Tuesday, November 10, 2009

Her crazy arguments to stall the evaluation

My ex-wife's last minute court filing was a gigantic ad hominem attack on me, with her own gripes about having to respond to me. This paragraph is typical:
This is the third OSC that George has filed against me within a year’s time. All three are based upon and filled almost entirely with misrepresentations of events, which can be easily fact-checked through transcripts, court orders, and documented emails. With every OSC that George has filed, I have been forced to spend many hours amassing the legal documents and communications that show George to be misrepresenting the case’s history. I have spent about 56 hours alone answering George’s October 2009 OSC.
56 hours?! I believe it. Her filing was about 200 pages, and was obviously a lot of work. But it served no purpose except to stall and delay the court-ordered evaluation. She could have spent that 56 hours doing the evaluation.

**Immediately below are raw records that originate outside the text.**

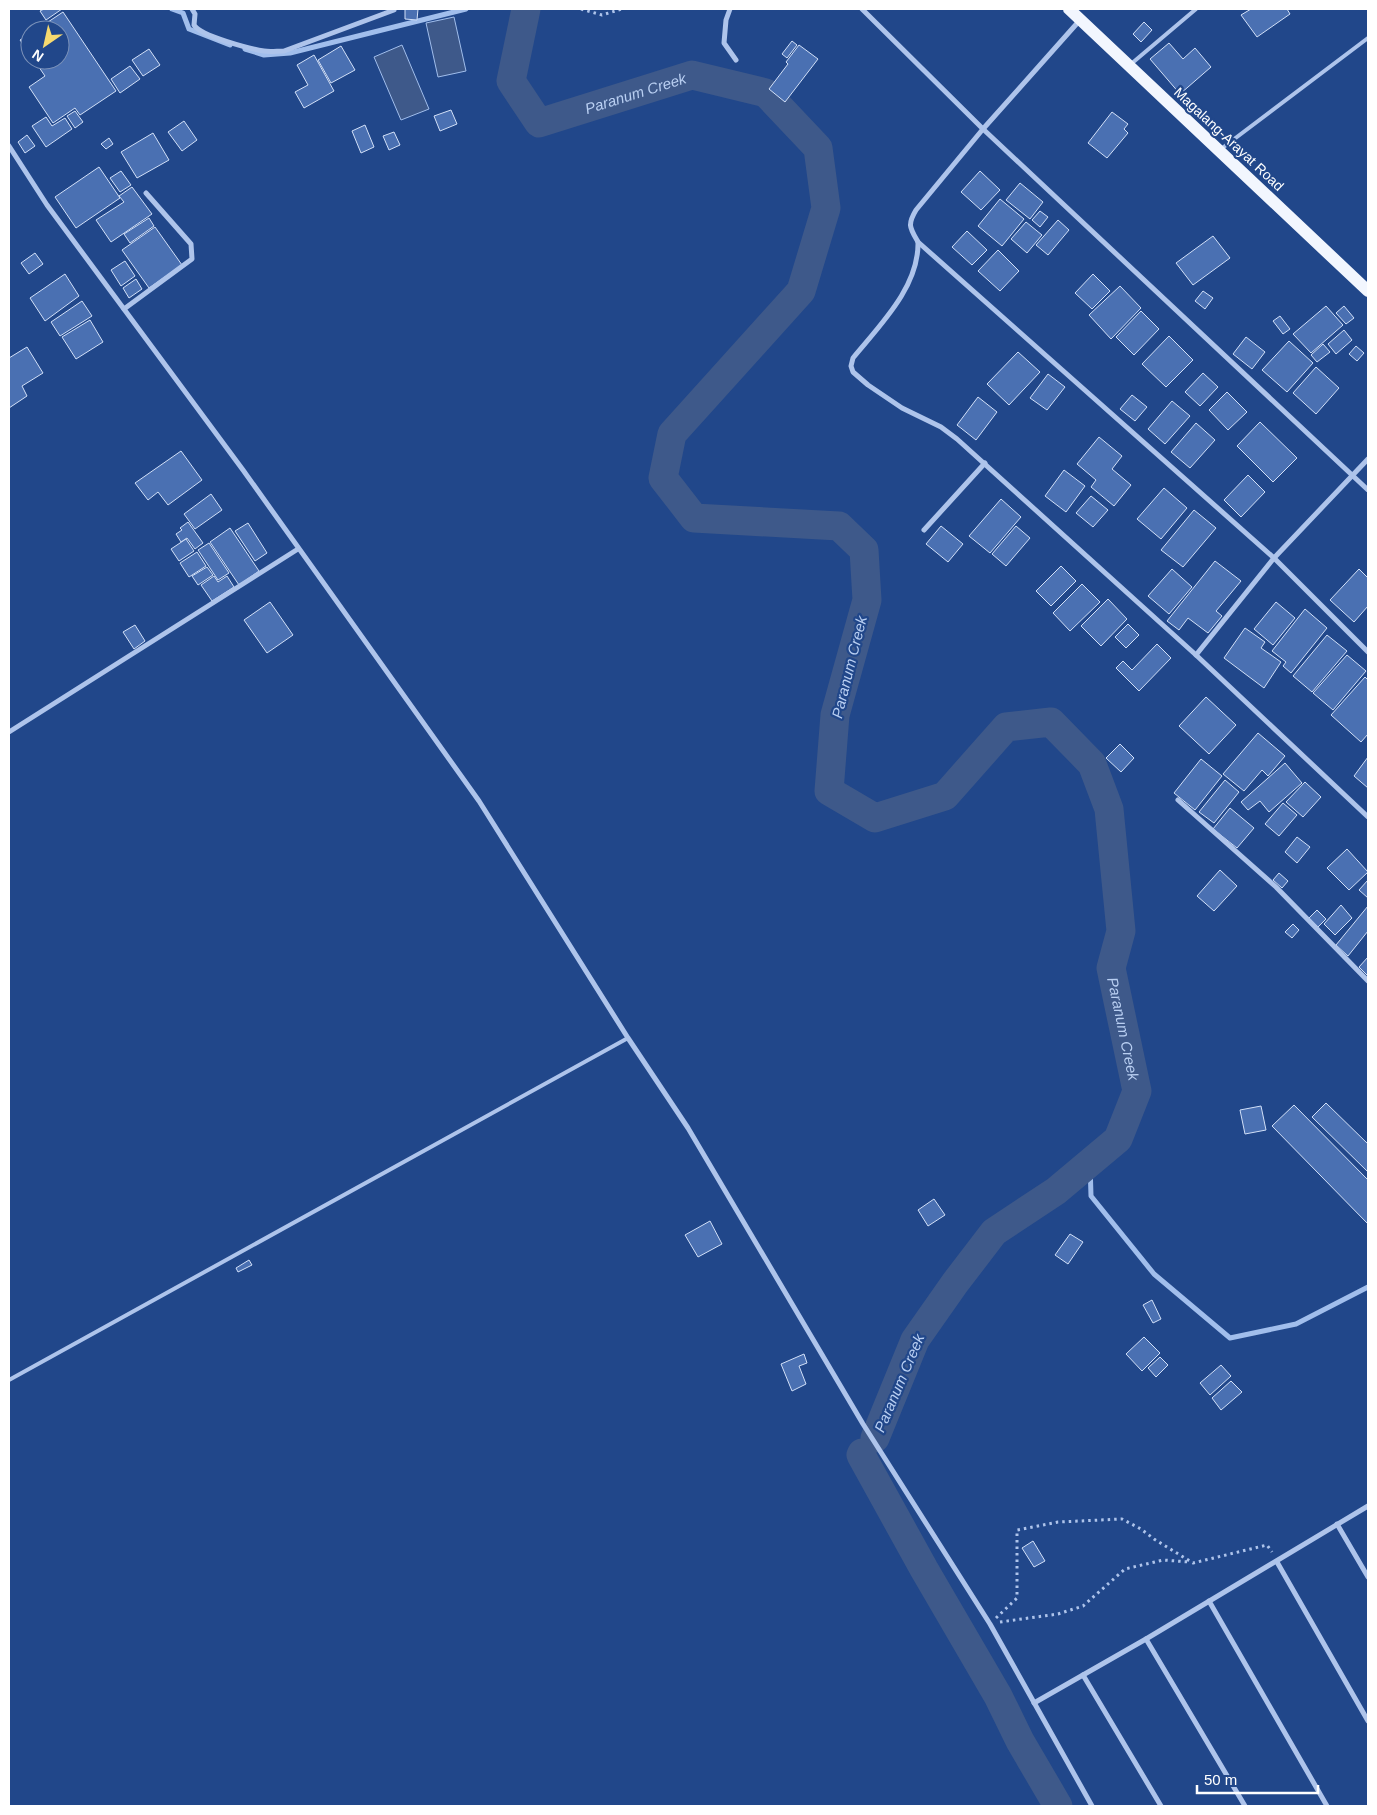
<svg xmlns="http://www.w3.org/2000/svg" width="1377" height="1815" viewBox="0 0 1377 1815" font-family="Helvetica,sans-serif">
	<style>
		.water { fill: #3e598a; stroke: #a1beec }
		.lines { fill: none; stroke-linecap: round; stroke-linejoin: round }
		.stream { stroke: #a1beec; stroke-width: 5 }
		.river { stroke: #3e598a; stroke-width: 29 }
		.building { fill: #4a70b2; stroke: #d2e0f8 }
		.path { stroke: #aec4eb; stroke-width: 3; stroke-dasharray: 2.5 4; stroke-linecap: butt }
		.service { stroke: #aec4eb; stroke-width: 4 }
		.minor { stroke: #aec4eb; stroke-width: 5 }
		.primary { stroke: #f2f6fe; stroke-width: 12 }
		.labels { text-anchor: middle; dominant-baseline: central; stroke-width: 4.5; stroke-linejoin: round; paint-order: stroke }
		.street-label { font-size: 14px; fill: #fff; stroke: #21478a }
		.water-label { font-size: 15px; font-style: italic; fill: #b9cff2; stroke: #21478a }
	</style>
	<rect width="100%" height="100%" fill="#21478a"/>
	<!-- water -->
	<g class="water">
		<path d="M454 17 466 71 438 77 426 23Z"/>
		<path d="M402 45 429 109 401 120 374 57Z"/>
	</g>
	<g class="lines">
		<!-- stream -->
		<g class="stream">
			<path d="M172 9 183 13 189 29 230 45"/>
			<path d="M245 49 264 55 290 53 466 9"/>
			<path d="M1090 1163 1091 1196 1154 1274 1230 1338 1296 1324 1368 1287"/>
		</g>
		<!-- river -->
		<g class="river">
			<path id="s1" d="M526 9 511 81 539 123 692 75 766 93 818 148 826 208 801 291 672 434 663 478 694 518 839 526 864 550 867 600 835 715 829 791 875 818 945 796 1006 727 1051 722 1092 764 1109 809 1121 931 1111 968 1137 1091 1118 1139 1056 1191 994 1232 955 1283 915 1340 875 1438"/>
			<path d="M862 1453 861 1455 924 1569 998 1696 1020 1741 1058 1806"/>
		</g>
	</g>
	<!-- building -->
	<g class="building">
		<path d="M44 9H62L46 20 40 11Z"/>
		<path d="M405 9H418L417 20 405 19Z"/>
		<path d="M1251 9H1287L1290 14 1257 37 1241 15Z"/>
		<path d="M63 12 116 91 80 115 75 108 53 123 29 87 45 76 34 60H60V30H36Z"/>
		<path d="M1144 22 1152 30 1141 42 1133 34Z"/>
		<path d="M30 34V54L20 40Z"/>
		<path d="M792 41 797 45 787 58 782 54Z"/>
		<path d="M1169 43 1183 59 1195 48 1211 67 1180 94 1150 59Z"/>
		<path d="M799 45 818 59 785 102 769 89 788 64 786 62Z"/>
		<path d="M341 46 355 70 331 83 318 60Z"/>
		<path d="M149 49 160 65 143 76 132 60Z"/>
		<path d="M314 55 334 91 304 108 295 92 308 85 297 65Z"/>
		<path d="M130 66 140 79 120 93 111 79Z"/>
		<path d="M451 110 457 124 440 131 434 116Z"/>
		<path d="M75 111 83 122 75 128 67 116Z"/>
		<path d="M1112 112 1128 124 1124 129 1128 133 1107 158 1088 143Z"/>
		<path d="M46 117 52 126 65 118 72 129 46 147 32 126Z"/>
		<path d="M184 121 197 140 182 151 168 132Z"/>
		<path d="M365 125 374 147 361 153 352 131Z"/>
		<path d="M394 132 400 145 389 150 383 136Z"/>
		<path d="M153 133 169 160 137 178 121 152Z"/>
		<path d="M27 135 35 146 25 153 18 142Z"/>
		<path d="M109 138 113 144 106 149 101 144Z"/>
		<path d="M99 167 120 198 76 228 55 197Z"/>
		<path d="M121 171 131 185 120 192 110 178Z"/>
		<path d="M980 171 1000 190 981 210 961 192Z"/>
		<path d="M1020 183 1043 202 1030 219 1006 200Z"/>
		<path d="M132 187 152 214 111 242 96 220 124 202 119 196Z"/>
		<path d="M1000 199 1024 219 1002 246 978 226Z"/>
		<path d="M1040 211 1048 217 1040 227 1032 220Z"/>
		<path d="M149 218 154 226 130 243 124 234Z"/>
		<path d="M1058 220 1069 230 1048 255 1036 245Z"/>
		<path d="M1026 222 1042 235 1027 253 1011 239Z"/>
		<path d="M155 227 182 265 149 288 122 250Z"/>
		<path d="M967 231 987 250 972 265 952 247Z"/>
		<path d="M1213 236 1230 258 1193 285 1176 263Z"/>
		<path d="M998 250 1019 271 1000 291 978 271Z"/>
		<path d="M35 253 43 264 29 274 21 263Z"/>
		<path d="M125 261 135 276 121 286 111 270Z"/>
		<path d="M65 274 79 296 45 321 30 298Z"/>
		<path d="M1093 274 1110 291 1092 309 1075 293Z"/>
		<path d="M136 279 142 289 129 298 123 288Z"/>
		<path d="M1120 286 1141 308 1111 339 1089 315Z"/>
		<path d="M1203 291 1213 298 1205 309 1195 301Z"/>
		<path d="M82 301 92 316 60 336 51 322Z"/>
		<path d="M1326 306 1343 325 1311 353 1293 334Z"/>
		<path d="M1344 306 1354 318 1346 324 1336 313Z"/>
		<path d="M1141 311 1159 329 1134 355 1116 337Z"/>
		<path d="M1280 316 1290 329 1283 334 1273 321Z"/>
		<path d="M90 320 103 342 76 359 62 337Z"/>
		<path d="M1344 330 1352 340 1336 354 1328 344Z"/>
		<path d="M1169 336 1193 360 1166 387 1142 364Z"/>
		<path d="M1246 337 1265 352 1252 369 1233 354Z"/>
		<path d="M1289 341 1313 363 1287 392 1262 370Z"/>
		<path d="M1323 344 1330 352 1317 362 1311 355Z"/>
		<path d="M1356 346 1364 353 1357 361 1349 354Z"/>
		<path d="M27 347 43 373 22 386 27 396 9 408V358Z"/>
		<path d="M1018 352 1040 372 1009 405 987 384Z"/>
		<path d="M1316 367 1339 388 1316 414 1293 393Z"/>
		<path d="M1203 373 1218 387 1200 406 1185 392Z"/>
		<path d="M1048 374 1065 387 1047 410 1030 398Z"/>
		<path d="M1227 392 1247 412 1228 430 1209 410Z"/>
		<path d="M1132 395 1147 407 1135 421 1120 409Z"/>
		<path d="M978 397 997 412 976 440 957 425Z"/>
		<path d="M1172 401 1190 416 1165 444 1148 429Z"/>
		<path d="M1260 422 1297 458 1273 482 1237 446Z"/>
		<path d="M1196 423 1215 440 1190 468 1171 452Z"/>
		<path d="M1099 437 1122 456 1112 469 1131 485 1114 506 1091 487 1096 480 1077 464Z"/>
		<path d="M181 451 202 480 168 505 158 492 148 500 135 483Z"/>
		<path d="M1064 470 1085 486 1066 512 1045 496Z"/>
		<path d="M1248 475 1265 492 1241 517 1224 500Z"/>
		<path d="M1164 488 1187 508 1161 539 1137 519Z"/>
		<path d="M211 494 222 510 195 529 184 514Z"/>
		<path d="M1091 496 1108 510 1093 527 1076 513Z"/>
		<path d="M1001 499 1021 517 990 553 969 536Z"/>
		<path d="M1194 510 1216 528 1183 567 1161 550Z"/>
		<path d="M188 522 203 543 195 549 187 538 181 542 176 534 182 530 180 528Z"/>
		<path d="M248 523 267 553 255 561 235 531Z"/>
		<path d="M941 526 963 544 948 562 926 544Z"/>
		<path d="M1016 526 1030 538 1006 566 992 554Z"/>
		<path d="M230 528 259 571 239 585 210 542Z"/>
		<path d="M186 539 194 551 179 561 171 549Z"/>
		<path d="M209 543 229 573 218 580 198 550Z"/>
		<path d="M197 552 206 566 189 577 180 563Z"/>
		<path d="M1215 561 1241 581 1216 611 1222 616 1208 633 1188 618 1179 630 1167 621Z"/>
		<path d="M1061 566 1076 581 1051 606 1036 591Z"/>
		<path d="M207 567 213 575 198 585 192 576Z"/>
		<path d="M1172 569 1192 587 1169 614 1148 596Z"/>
		<path d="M1359 569 1368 578V606L1354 622 1330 600Z"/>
		<path d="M214 576 218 582 227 576 234 587 212 601 201 585Z"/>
		<path d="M1082 584 1100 602 1070 631 1053 613Z"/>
		<path d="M1108 599 1127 619 1101 646 1081 626Z"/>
		<path d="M270 602 293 635 267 653 244 620Z"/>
		<path d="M1276 602 1295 618 1273 645 1254 629Z"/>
		<path d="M1305 609 1327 628 1291 673 1283 666 1286 662 1272 651Z"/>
		<path d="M1128 624 1139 635 1126 648 1115 637Z"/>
		<path d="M135 625 145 641 134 649 123 632Z"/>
		<path d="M1245 628 1265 642 1261 648 1281 662 1264 688 1224 658Z"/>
		<path d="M1327 635 1347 651 1312 692 1293 676Z"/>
		<path d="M1157 644 1171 658 1139 691 1116 668 1123 661 1132 670Z"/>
		<path d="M1347 655 1366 671 1333 710 1313 693Z"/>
		<path d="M1365 677 1368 680V734L1361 742 1331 715Z"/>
		<path d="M1206 697 1236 725 1209 754 1179 726Z"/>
		<path d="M1258 733 1285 756 1268 776 1262 770 1244 791 1223 774Z"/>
		<path d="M1120 744 1134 758 1121 772 1106 758Z"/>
		<path d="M1368 757V788L1354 776Z"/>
		<path d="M1201 759 1222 776 1195 810 1174 793Z"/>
		<path d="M1285 763 1302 783 1269 812 1260 801 1248 810 1241 802Z"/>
		<path d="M1225 780 1239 792 1214 823 1199 812Z"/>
		<path d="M1305 782 1321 797 1303 817 1286 802Z"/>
		<path d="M1283 803 1297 815 1279 836 1265 824Z"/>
		<path d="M1230 808 1254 828 1237 848 1213 829Z"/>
		<path d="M1297 837 1310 847 1297 863 1285 852Z"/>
		<path d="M1347 849 1368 872 1349 890 1327 868Z"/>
		<path d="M1220 870 1237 886 1214 911 1197 896Z"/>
		<path d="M1279 873 1288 881 1282 888 1273 880Z"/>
		<path d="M1368 880V898L1359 890Z"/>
		<path d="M1341 905 1352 918 1335 935 1324 924Z"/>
		<path d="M1368 906V931L1348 956 1336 945Z"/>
		<path d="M1317 910 1326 919 1318 927 1309 918Z"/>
		<path d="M1293 924 1299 930 1292 938 1285 932Z"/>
		<path d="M1368 957V976L1359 967Z"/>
		<path d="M1326 1103 1368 1144V1172L1312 1117Z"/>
		<path d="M1294 1105 1368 1180V1224L1272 1126Z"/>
		<path d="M1261 1106 1266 1130 1245 1134 1240 1110Z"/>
		<path d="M934 1199 945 1215 928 1226 918 1210Z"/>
		<path d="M710 1221 722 1244 698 1257 685 1235Z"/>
		<path d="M1070 1234 1083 1242 1068 1264 1055 1255Z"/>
		<path d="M249 1260 252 1265 238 1272 236 1268Z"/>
		<path d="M1152 1300 1161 1319 1153 1323 1143 1305Z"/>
		<path d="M1144 1337 1160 1353 1142 1371 1126 1354Z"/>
		<path d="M804 1354 807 1363 799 1366 806 1384 792 1391 781 1364Z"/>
		<path d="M1160 1357 1168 1365 1156 1377 1148 1368Z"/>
		<path d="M1221 1365 1231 1376 1210 1395 1200 1383Z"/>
		<path d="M1231 1381 1242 1392 1221 1410 1212 1398Z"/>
		<path d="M1033 1541 1045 1561 1034 1567 1022 1548Z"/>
	</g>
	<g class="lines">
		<!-- path -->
		<g class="path">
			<path d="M581 9 602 15 622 9"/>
			<path d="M996 1618 1017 1598V1530L1058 1522 1122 1519 1141 1529 1154 1539 1193 1563 1267 1545 1272 1552"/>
			<path d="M1000 1622 1058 1614 1083 1606 1125 1569 1163 1560 1189 1562"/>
		</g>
		<!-- service -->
		<g class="service">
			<path d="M1131 64 1196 9"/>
			<path d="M1221 149 1368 38"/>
			<path d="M9 1380 628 1038"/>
		</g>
		<!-- minor -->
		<g class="minor">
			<path d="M192 9 195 14 194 25C200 36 251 49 264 51 270 52 277 51 284 51L394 10"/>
			<path d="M730 9 726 20 724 43 736 60"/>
			<path d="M862 9 983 129 1368 490"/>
			<path d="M1080 20 983 129 916 210C907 225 910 228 918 242L1274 558 1368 652"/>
			<path d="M9 146 47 205 243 470 479 801 628 1038 688 1128 863 1424 990 1624 1092 1806"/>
			<path d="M918 242C919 287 880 325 853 358L851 366 853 372 868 385 902 408 941 427 957 439 1196 655 1368 817"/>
			<path d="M124 309 192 259 191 244 146 193"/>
			<path d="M924 530 985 463"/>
			<path d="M1196 655 1274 558 1368 459"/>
			<path d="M9 732 298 549"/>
			<path d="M1178 800 1276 887 1368 981"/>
			<path d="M1337 1524 1368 1577"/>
			<path d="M1277 1562 1368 1721"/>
			<path d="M1209 1601 1327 1806"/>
			<path d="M1146 1639 1245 1806"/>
			<path d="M1083 1675 1161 1806"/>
			<path d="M1034 1703 1146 1639 1368 1506"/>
		</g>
		<!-- primary -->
		<path class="primary" d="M1069 9 1368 291"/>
	</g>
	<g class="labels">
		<!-- street labels -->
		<g class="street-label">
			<text transform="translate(1229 139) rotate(43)">Magalang-Arayat Road</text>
		</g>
		<!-- water labels -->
		<g class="water-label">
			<text stroke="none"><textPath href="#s1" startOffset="225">Paranum Creek</textPath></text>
			<text transform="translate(849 667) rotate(-76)">Paranum Creek</text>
			<text stroke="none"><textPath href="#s1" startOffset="1891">Paranum Creek</textPath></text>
			<text transform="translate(899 1383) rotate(-67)">Paranum Creek</text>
		</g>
	</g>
	<!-- border -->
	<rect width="1377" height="1815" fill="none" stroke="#ffffff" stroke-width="20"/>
	<!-- north arrow -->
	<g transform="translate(45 45) rotate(214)"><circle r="24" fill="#21478a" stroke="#7a91b9"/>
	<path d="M0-4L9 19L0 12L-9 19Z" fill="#f7da6f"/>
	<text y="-8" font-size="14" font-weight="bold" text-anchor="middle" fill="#ffffff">N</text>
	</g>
	<!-- scale -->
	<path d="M1197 1785v8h121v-8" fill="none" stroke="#ffffff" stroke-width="2.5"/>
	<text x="1204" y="1785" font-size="15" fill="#ffffff" stroke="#21478a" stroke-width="4" paint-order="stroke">50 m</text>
</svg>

Her main argument is that it is all my fault somehow:
George’s accusations that it is I who is refusing to cooperate with the evaluation ordered by the court is absurd. Especially since it is I who has been contacting, engaging, and working with psychologists to try to get a child custody evaluator appointed, a psychological evaluation performed, and the ordered recommendations made. (See Section II, list of psychologists contacted below.) In contrast, it is George who has been sabotaging these efforts through various intimidation tactics and his communication of misleading information. Just as George submits deliberately misleading information to the Court with such boldness as to make one think that “where there’s smoke, there’s fire”, so too does he communicate his off-base and restructured version of reality to any potential evaluator.
The proof of my uncooperativeness is supposedly contained in emails. In particular, I tried to persuade one evaluator to accept the case even tho he had some minor quibbles with the wording of the court order. I wrote:
Ken, I agree with you. The order is flawed. I have repeatedly complained about it in the family court, and the appeal court. I got nowhere. I don’t even know who made up the form, or if Cmr. Joseph understands it, or if he has any authority to fix it. He certainly does not have any desire to fix it, and I doubt that the current family court judge does either. The form is used by the Santa Cruz court, and the local psychologists do not complain about it.
My ex-wife also quotes this email from me, as if it also incriminates me somehow:
Ken, you seem to be puzzled about the purpose and scope of the evaluation. The California court rules require that the order specify the purpose and scope of the evaluation. You can read it yourself here:…I have argued, in the family and appeal courts, that the order is deficient in this respect. I lost. The position of the court is that the ‘purpose and scope’ are specified in the order, and that no additional clarification will be given… I can give you my opinion, and Julie can give you hers, but our opinions will not help and there will be no court clarification. You need to look at that order, and decide whether or not you can help us. If you can, then we are ready to start the evaluation. If not, then we will look for someone else. We have asked 50 psychologists already. I don’t expect this case to make any sense to you. I think that you will find that the case is a lot simpler than it appears, once you learn some basic facts. But you may never figure out the court’s purpose to your satisfaction, no matter how many emails or documents you read. You just have to decide whether to accept this task, and hope that you make sense out of it later.
I don't even see what point she was trying to make. I was just trying to persuade the psychologist to accept the order as written, and to do the evaluation. In other words, I am just trying to comply with the court. She was the one who was telling the psychologist that the order was mistaken and that she was bringing a motion to the court to change it.

She is free to bring a motion to the court to change the order, but it was just obstructionist of her to tell the psychologist that we had a disagreement about the order's interpretation, and telling him that the court is likely to issue some sort of clarifying order.

5 comments:

Jinxie DuPres said...
This comment has been removed by a blog administrator.
Jinxie DuPres said...

Why was my comment removed? I was trying to show my support... I'm certain I didn't say anything offensive to any party invovled. Please respond

George said...

Sorry, I do appreciate your support. I only removed it because it had a reference to a mistake in my post, and it was confusing because I corrected the mistake. You said this, and I thank you:

Anyway, I've been reading your blog for quite a while, and rooting for you. Good luck.

Jinxie DuPres said...

Oh, thanks.

Curious to know if you were even interviewed for Amy Baker's books?

George said...

No, I don't know anything about her, except that I just found Amy Baker's web page.